Configuration settings
To configure the SAP extractor, you must create a configuration file. The file must be in YAML format.
You can use the sample minimal configuration file included with the extractor packages as a starting point for your configuration settings.
The configuration file contains the global parameter version
, which holds the version of the configuration schema. This article describes version 1.
You can set up extraction pipelines to use versioned extractor configuration files stored in the cloud.
Using values from environment variables
The configuration file allows substitutions with environment variables. For example:
cognite:
secret: ${COGNITE_CLIENT_SECRET}
will load the value from the COGNITE_CLIENT_SECRET
environment variable into the cognite/secret
parameter. You can also do string interpolation with environment variables, for example:
url: http://my-host.com/api/endpoint?secret=${MY_SECRET_TOKEN}
Implicit substitutions only work for unquoted value strings. For quoted strings, use the !env
tag to activate environment substitution:
url: !env 'http://my-host.com/api/endpoint?secret=${MY_SECRET_TOKEN}'
Using values from Azure Key Vault
The DB extractor also supports loading values from Azure Key Vault. To load a configuration value from Azure Key Vault, use the !keyvault
tag followed by the name of the secret you want to load. For example, to load the value of the my-secret-name
secret in Key Vault into a password
parameter, configure your extractor like this:
password: !keyvault my-secret-name
To use Key Vault, you also need to include the azure-keyvault
section in your configuration, with the following parameters:
Parameter | Description |
---|---|
keyvault-name | Name of Key Vault to load secrets from |
authentication-method | How to authenticate to Azure. Either default or client-secret . For default , the extractor will look at the user running the extractor, and look for pre-configured Azure logins from tools like the Azure CLI. For client-secret , the extractor will authenticate with a configured client ID/secret pair. |
client-id | Required for using the client-secret authentication method. The client ID to use when authenticating to Azure. |
secret | Required for using the client-secret authentication method. The client secret to use when authenticating to Azure. |
tenant-id | Required for using the client-secret authentication method. The tenant ID of the Key Vault in Azure. |
Example:
azure-keyvault:
keyvault-name: my-keyvault-name
authentication-method: client-secret
tenant-id: 6f3f324e-5bfc-4f12-9abe-22ac56e2e648
client-id: 6b4cc73e-ee58-4b61-ba43-83c4ba639be6
secret: 1234abcd
Base configuration object
Parameter | Type | Description |
---|---|---|
version | either string or integer | Configuration file version |
type | either local or remote | Configuration file type. Either local , meaning the full config is loaded from this file, or remote , which means that only the cognite section is loaded from this file, and the rest is loaded from extraction pipelines. Default value is local . |
cognite | object | The cognite section describes which CDF project the extractor will load data into and how to connect to the project. |
logger | object | The optional logger section sets up logging to a console and files. |
metrics | object | The metrics section describes where to send metrics on extractor performance for remote monitoring of the extractor. We recommend sending metrics to a Prometheus pushgateway, but you can also send metrics as time series in the CDF project. |
sap | list | List of SAP instances to connect to |
endpoints | list | List of endpoints to query |
extractor | object | General extractor configuration |
cognite
Global parameter.
The cognite section describes which CDF project the extractor will load data into and how to connect to the project.
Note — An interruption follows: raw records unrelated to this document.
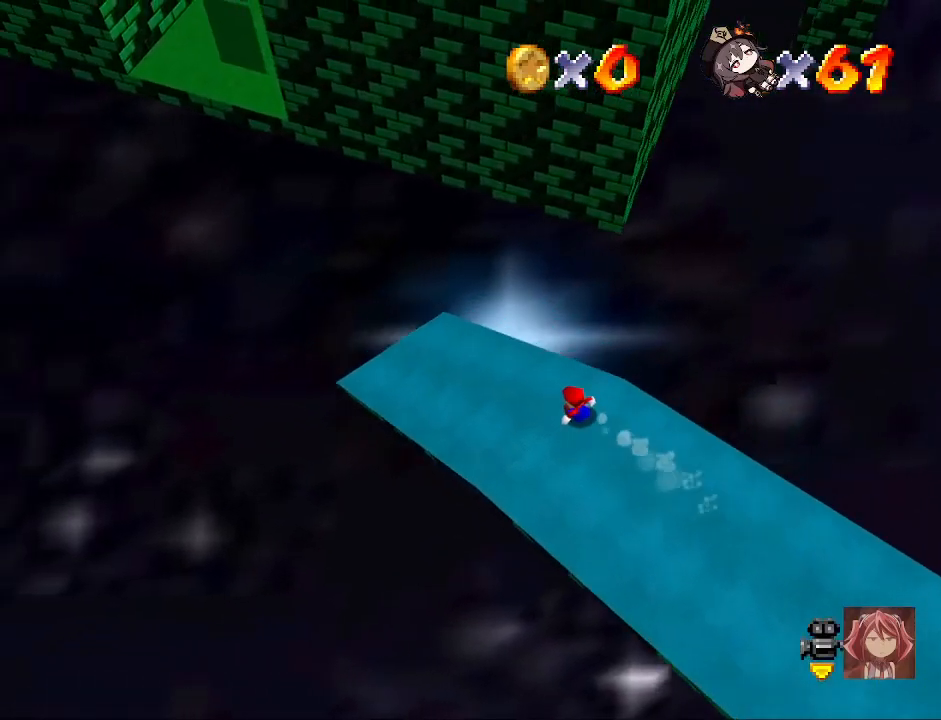
{"buttons": ["CROSS"], "left_stick": "up-left", "right_stick": "center", "events": [[400, "CROSS", "down"]]}
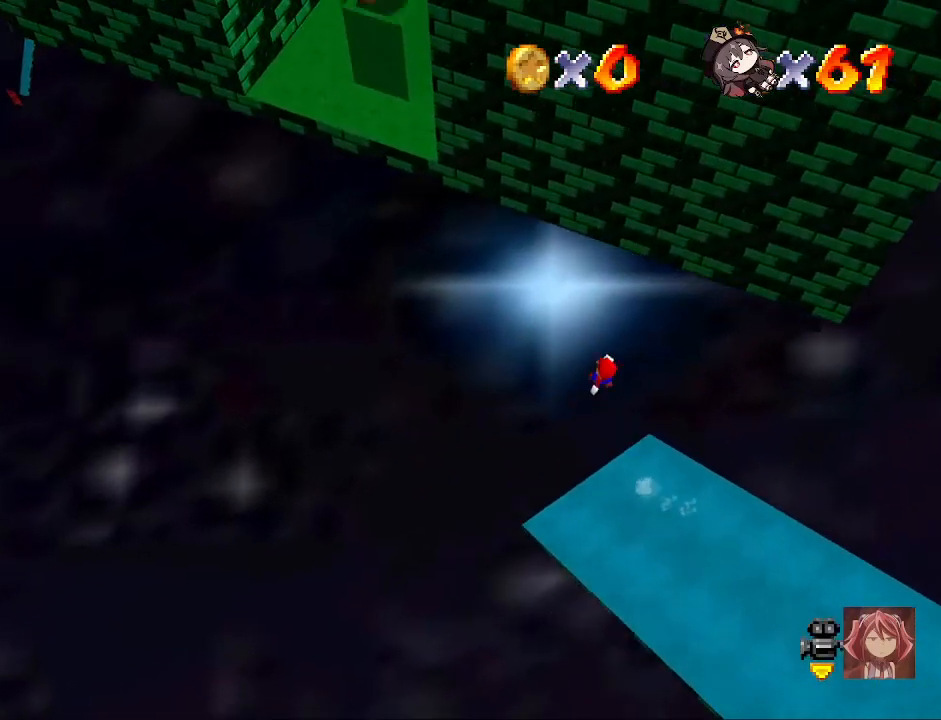
{"buttons": ["CROSS"], "left_stick": "left", "right_stick": "center", "events": [[133, "left_stick", "left"]]}
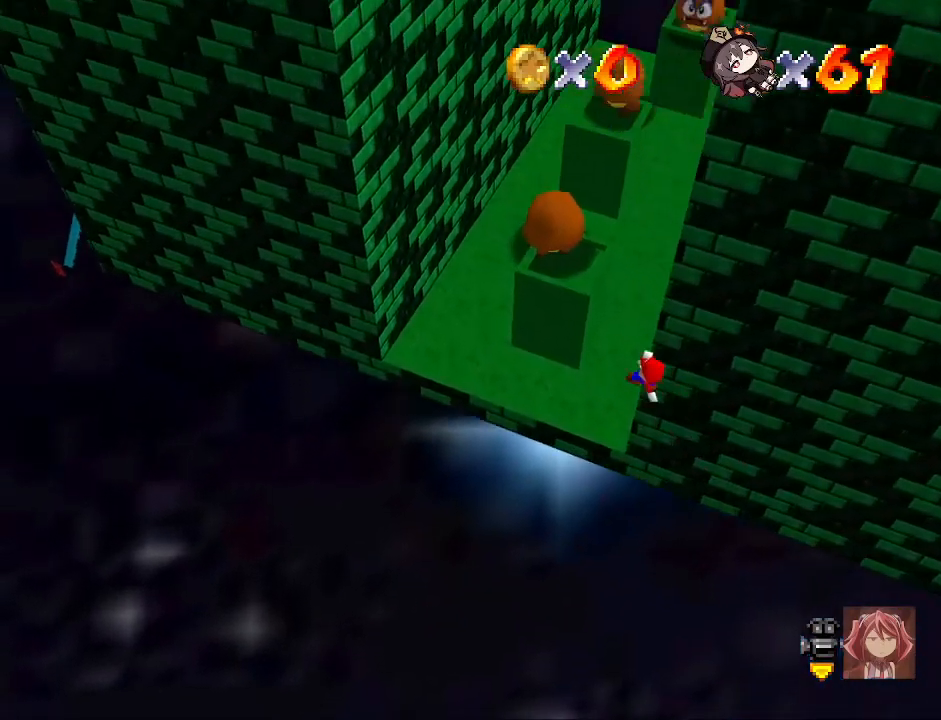
{"buttons": [], "left_stick": "left", "right_stick": "center", "events": [[367, "CROSS", "up"]]}
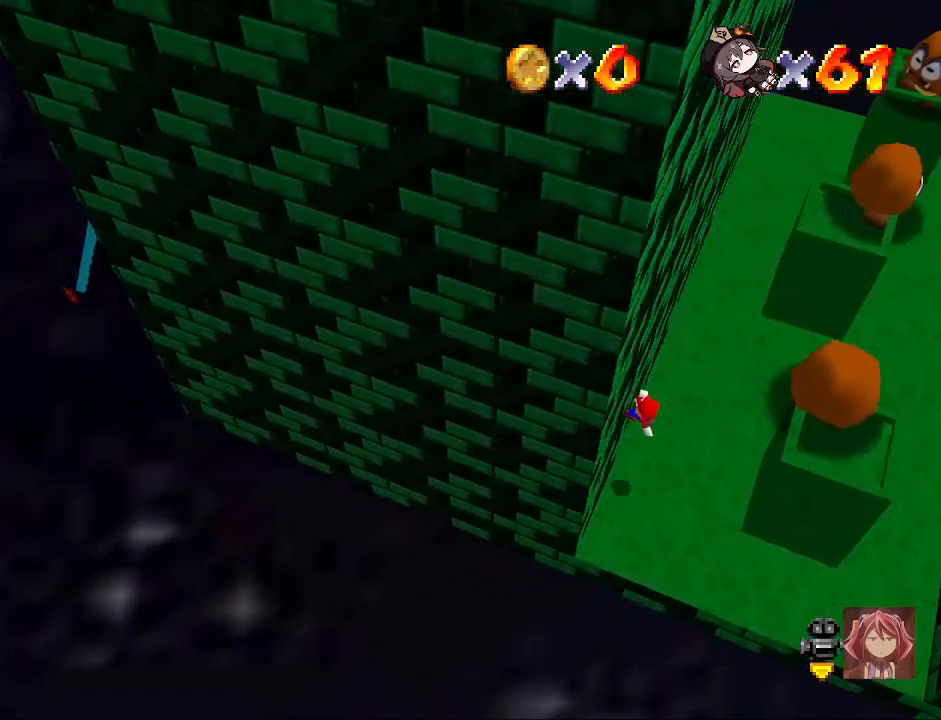
{"buttons": [], "left_stick": "right", "right_stick": "center", "events": [[67, "left_stick", "down"], [100, "CROSS", "down"], [133, "left_stick", "down-right"], [300, "CROSS", "up"], [433, "left_stick", "right"]]}
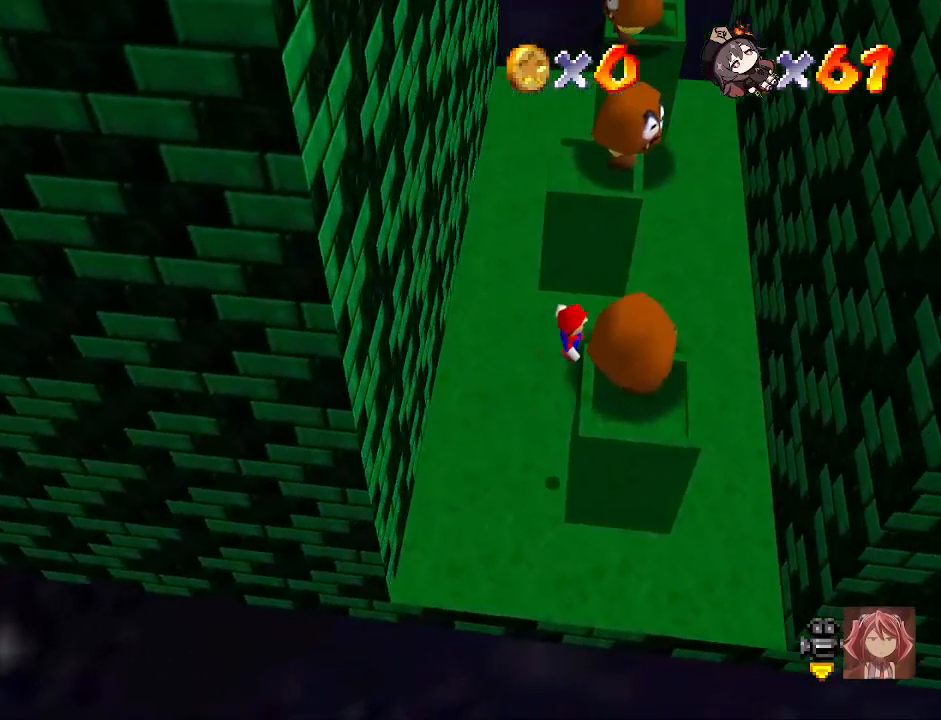
{"buttons": ["CROSS"], "left_stick": "up-right", "right_stick": "center", "events": [[100, "CROSS", "down"], [167, "left_stick", "up-right"]]}
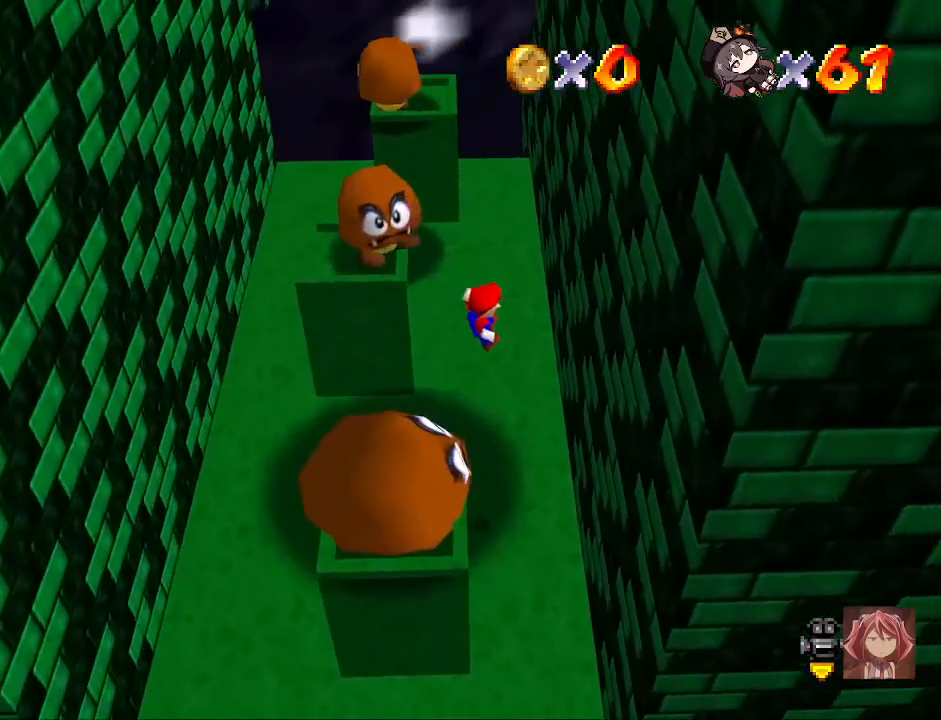
{"buttons": ["CROSS"], "left_stick": "up-left", "right_stick": "center", "events": [[67, "CROSS", "up"], [367, "CROSS", "down"], [367, "left_stick", "up"], [467, "left_stick", "up-left"]]}
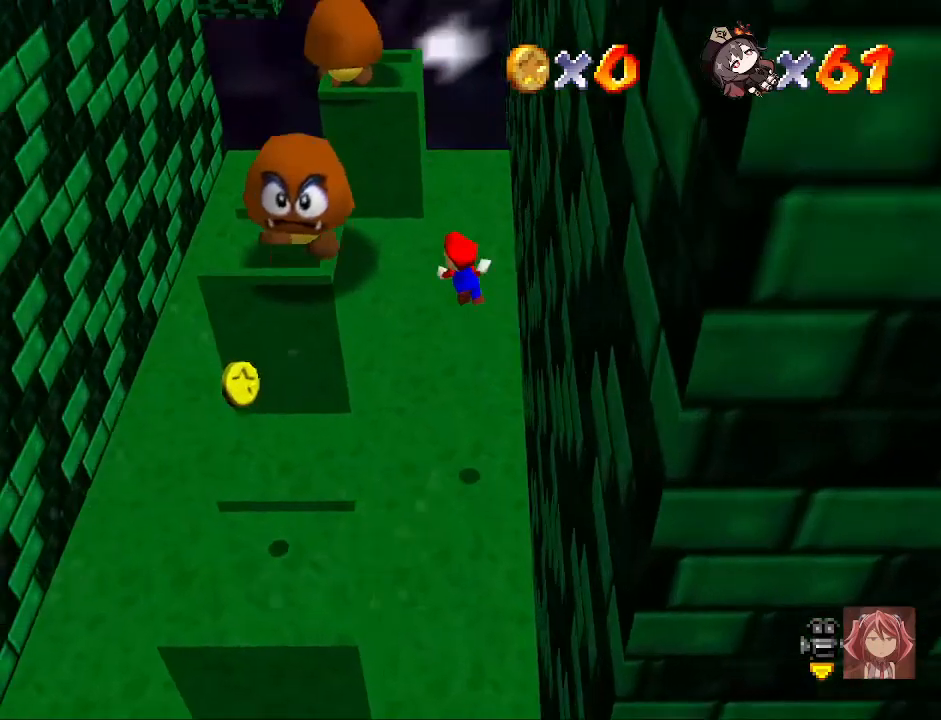
{"buttons": ["CROSS"], "left_stick": "up-left", "right_stick": "center", "events": [[200, "CROSS", "up"], [467, "CROSS", "down"]]}
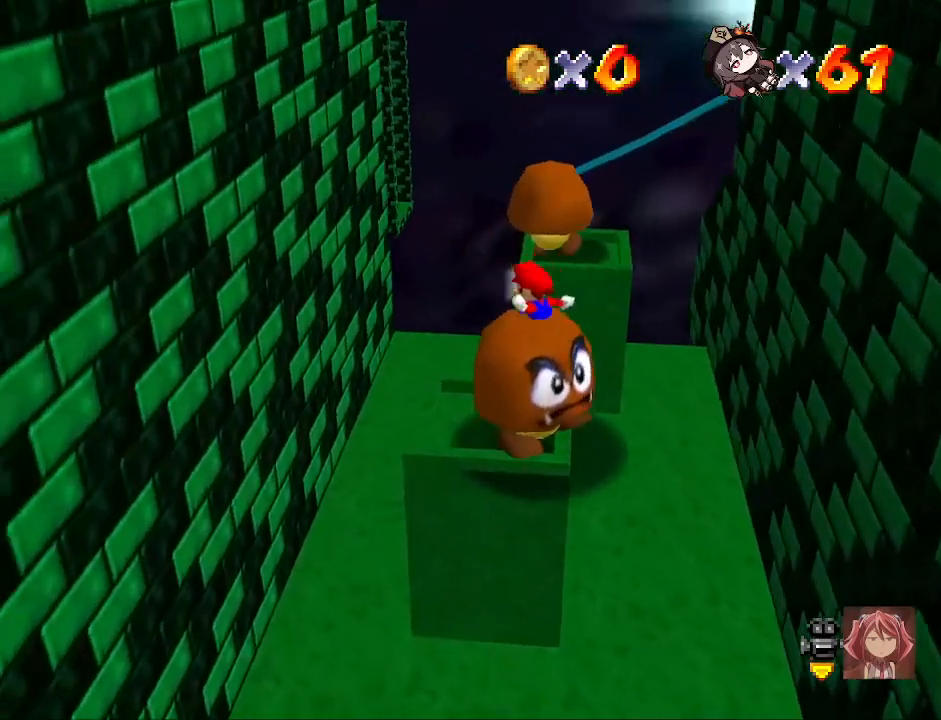
{"buttons": [], "left_stick": "up-left", "right_stick": "down-right", "events": [[333, "CROSS", "up"], [433, "right_stick", "down-right"]]}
Parameter | Type | Description |
---|---|---|
project | string | Insert the CDF project name. |
idp-authentication | object | The idp-authentication section enables the extractor to authenticate to CDF using an external identity provider (IdP), such as Microsoft Entra ID (formerly Azure Active Directory). |
data-set | object | Enter a data set the extractor should write data into |
extraction-pipeline | object | Enter the extraction pipeline used for remote config and reporting statuses |
host | string | Insert the base URL of the CDF project. Default value is https://api.cognitedata.com . |
timeout | integer | Enter the timeout on requests to CDF, in seconds. Default value is 30 . |
external-id-prefix | string | Prefix on external ID used when creating CDF resources |
connection | object | Configure network connection details |
idp-authentication
Part of cognite
configuration.
The idp-authentication
section enables the extractor to authenticate to CDF using an external identity provider (IdP), such as Microsoft Entra ID (formerly Azure Active Directory).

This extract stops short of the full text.